- What to produce
Gather every line of the entries that includes the word "based".

Content starts

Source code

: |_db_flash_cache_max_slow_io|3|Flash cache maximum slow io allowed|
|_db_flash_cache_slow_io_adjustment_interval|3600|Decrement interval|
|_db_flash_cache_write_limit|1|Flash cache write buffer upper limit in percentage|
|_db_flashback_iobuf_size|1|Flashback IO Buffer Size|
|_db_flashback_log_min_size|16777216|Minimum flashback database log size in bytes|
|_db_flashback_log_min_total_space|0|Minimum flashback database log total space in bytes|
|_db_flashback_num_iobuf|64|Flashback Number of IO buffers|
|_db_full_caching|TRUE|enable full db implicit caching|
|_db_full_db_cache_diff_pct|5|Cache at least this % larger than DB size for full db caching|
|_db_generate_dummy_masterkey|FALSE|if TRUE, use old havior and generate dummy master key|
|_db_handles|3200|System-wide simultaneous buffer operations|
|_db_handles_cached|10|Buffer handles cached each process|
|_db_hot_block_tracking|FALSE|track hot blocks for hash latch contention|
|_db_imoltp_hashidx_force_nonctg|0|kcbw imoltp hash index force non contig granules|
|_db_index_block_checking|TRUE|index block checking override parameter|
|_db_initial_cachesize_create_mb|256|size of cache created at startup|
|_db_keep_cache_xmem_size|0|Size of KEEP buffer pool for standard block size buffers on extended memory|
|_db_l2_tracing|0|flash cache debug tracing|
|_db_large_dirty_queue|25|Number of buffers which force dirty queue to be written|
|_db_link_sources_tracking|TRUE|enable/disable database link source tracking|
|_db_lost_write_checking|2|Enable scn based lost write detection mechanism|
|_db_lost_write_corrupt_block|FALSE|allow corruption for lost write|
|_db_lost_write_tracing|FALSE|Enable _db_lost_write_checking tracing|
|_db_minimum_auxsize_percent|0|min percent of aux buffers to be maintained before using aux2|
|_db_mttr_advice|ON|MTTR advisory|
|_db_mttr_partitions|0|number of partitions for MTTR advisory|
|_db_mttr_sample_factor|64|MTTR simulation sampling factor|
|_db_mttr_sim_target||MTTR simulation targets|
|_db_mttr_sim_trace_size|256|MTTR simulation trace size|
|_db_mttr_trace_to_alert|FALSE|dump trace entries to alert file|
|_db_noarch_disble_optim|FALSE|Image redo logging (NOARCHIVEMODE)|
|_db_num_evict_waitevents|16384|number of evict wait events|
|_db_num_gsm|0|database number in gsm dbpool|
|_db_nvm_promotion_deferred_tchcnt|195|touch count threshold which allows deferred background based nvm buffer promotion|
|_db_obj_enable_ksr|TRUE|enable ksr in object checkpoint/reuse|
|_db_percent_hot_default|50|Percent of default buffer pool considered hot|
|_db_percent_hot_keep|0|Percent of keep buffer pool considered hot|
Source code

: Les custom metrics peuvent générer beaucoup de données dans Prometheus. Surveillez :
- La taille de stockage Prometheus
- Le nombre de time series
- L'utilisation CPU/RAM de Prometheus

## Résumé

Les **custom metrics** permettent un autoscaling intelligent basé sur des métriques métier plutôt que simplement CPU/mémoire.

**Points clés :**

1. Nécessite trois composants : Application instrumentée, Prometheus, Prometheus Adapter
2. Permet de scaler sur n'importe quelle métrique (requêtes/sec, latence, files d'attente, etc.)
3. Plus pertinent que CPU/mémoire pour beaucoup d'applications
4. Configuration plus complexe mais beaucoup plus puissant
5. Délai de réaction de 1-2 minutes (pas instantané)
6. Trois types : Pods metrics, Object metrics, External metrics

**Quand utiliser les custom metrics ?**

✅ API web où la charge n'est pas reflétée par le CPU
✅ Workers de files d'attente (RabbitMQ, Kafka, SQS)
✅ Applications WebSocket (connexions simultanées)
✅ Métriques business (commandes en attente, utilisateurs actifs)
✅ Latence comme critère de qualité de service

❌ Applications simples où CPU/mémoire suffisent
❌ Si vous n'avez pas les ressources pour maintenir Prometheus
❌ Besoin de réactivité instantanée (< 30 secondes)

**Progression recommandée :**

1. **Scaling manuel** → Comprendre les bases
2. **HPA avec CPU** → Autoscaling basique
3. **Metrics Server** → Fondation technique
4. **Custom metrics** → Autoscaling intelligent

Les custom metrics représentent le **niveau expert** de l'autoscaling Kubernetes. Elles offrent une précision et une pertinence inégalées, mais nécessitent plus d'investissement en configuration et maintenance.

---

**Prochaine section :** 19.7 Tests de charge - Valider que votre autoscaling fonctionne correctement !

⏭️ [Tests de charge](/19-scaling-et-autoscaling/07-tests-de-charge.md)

Content ends
Content starts

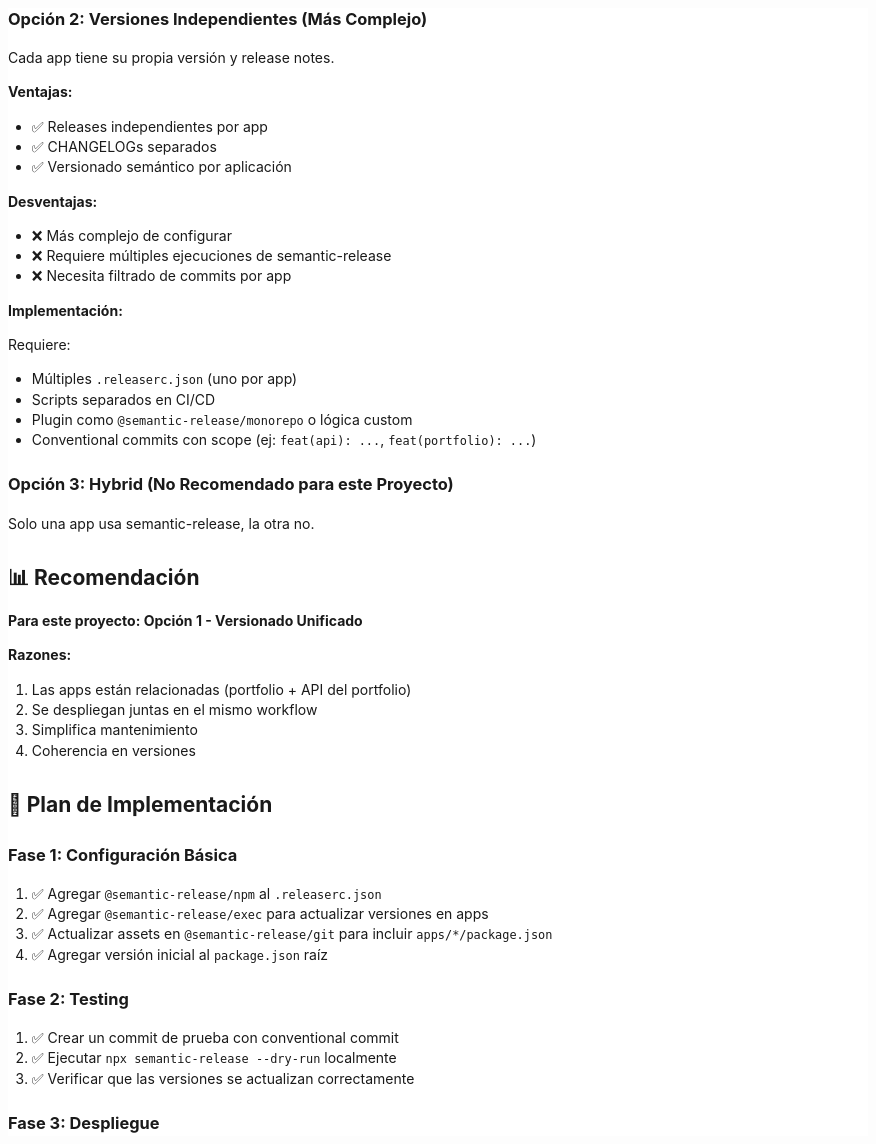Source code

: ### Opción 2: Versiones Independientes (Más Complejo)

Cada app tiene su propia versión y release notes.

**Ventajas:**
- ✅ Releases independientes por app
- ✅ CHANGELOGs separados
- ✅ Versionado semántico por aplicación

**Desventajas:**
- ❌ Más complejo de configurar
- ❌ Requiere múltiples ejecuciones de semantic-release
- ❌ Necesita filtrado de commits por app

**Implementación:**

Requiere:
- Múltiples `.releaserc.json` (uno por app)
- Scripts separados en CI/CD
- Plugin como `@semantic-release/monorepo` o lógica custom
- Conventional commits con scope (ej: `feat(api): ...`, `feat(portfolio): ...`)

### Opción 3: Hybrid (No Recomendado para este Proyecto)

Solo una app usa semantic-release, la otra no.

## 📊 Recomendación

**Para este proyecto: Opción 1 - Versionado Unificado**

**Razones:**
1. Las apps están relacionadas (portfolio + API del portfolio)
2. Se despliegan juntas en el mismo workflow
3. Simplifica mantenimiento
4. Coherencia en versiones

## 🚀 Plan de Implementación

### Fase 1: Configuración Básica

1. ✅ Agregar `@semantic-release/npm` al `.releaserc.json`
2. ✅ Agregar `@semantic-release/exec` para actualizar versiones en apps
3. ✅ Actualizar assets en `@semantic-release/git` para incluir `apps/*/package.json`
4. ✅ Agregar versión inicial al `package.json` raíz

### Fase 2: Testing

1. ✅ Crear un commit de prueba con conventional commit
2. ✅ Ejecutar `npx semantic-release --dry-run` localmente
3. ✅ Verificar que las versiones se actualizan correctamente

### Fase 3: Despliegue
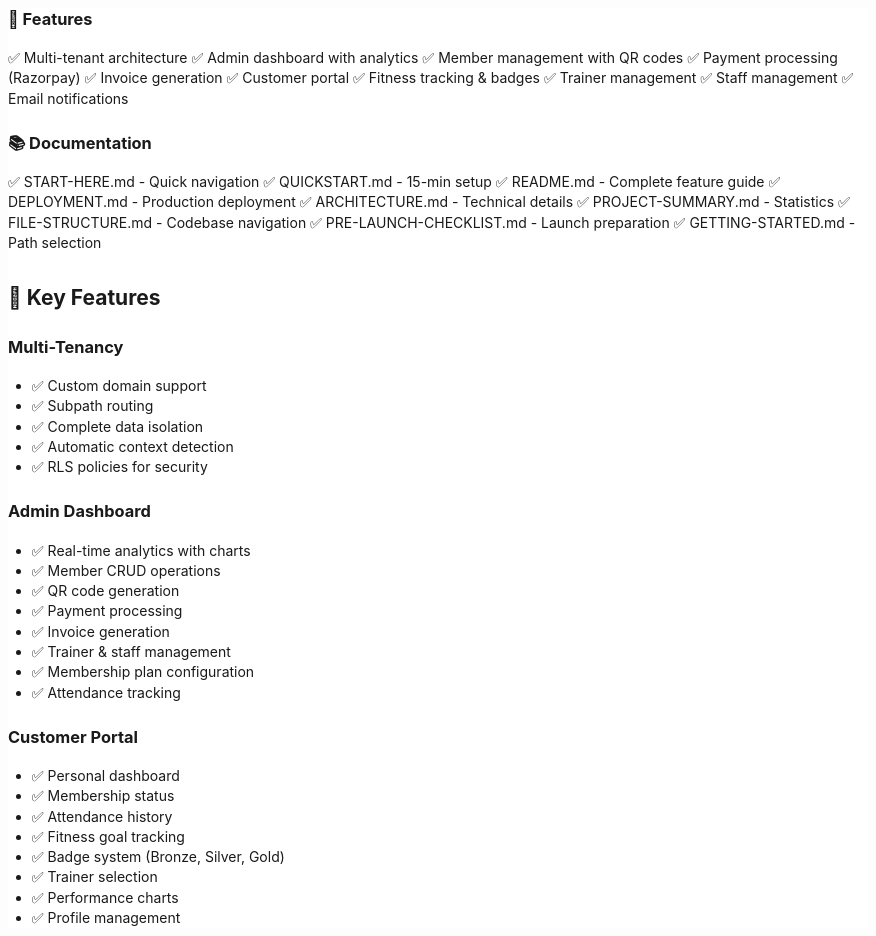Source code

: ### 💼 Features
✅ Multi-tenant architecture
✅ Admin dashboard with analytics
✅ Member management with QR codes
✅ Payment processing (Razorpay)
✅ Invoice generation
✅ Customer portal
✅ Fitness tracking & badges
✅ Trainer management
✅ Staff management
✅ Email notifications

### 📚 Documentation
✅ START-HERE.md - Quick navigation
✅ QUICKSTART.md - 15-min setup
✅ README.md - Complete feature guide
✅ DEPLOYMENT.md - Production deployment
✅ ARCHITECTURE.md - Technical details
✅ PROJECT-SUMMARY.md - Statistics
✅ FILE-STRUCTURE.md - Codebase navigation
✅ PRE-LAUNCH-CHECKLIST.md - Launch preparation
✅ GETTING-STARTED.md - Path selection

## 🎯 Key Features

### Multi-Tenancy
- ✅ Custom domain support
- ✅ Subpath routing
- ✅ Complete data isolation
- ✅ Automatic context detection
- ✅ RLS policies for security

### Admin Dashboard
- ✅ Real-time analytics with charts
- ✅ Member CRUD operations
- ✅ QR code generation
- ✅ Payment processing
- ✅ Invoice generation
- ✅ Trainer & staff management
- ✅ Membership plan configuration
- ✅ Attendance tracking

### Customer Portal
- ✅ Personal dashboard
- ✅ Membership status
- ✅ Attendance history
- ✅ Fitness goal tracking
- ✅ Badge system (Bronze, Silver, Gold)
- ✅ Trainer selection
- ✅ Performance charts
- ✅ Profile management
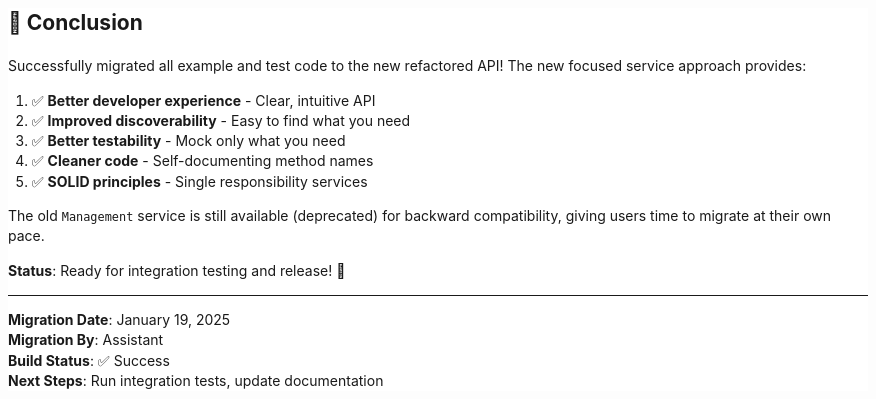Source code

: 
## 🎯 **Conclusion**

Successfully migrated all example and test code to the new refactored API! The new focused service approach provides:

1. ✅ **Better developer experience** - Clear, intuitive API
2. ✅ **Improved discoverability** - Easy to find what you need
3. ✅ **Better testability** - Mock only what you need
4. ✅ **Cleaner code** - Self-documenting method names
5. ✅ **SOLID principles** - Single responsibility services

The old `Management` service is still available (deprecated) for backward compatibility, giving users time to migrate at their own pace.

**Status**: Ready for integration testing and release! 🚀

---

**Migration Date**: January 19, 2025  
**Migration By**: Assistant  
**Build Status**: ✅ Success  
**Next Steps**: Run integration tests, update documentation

Content ends

- Final answer
|_db_lost_write_checking|2|Enable scn based lost write detection mechanism|
|_db_nvm_promotion_deferred_tchcnt|195|touch count threshold which allows deferred background based nvm buffer promotion|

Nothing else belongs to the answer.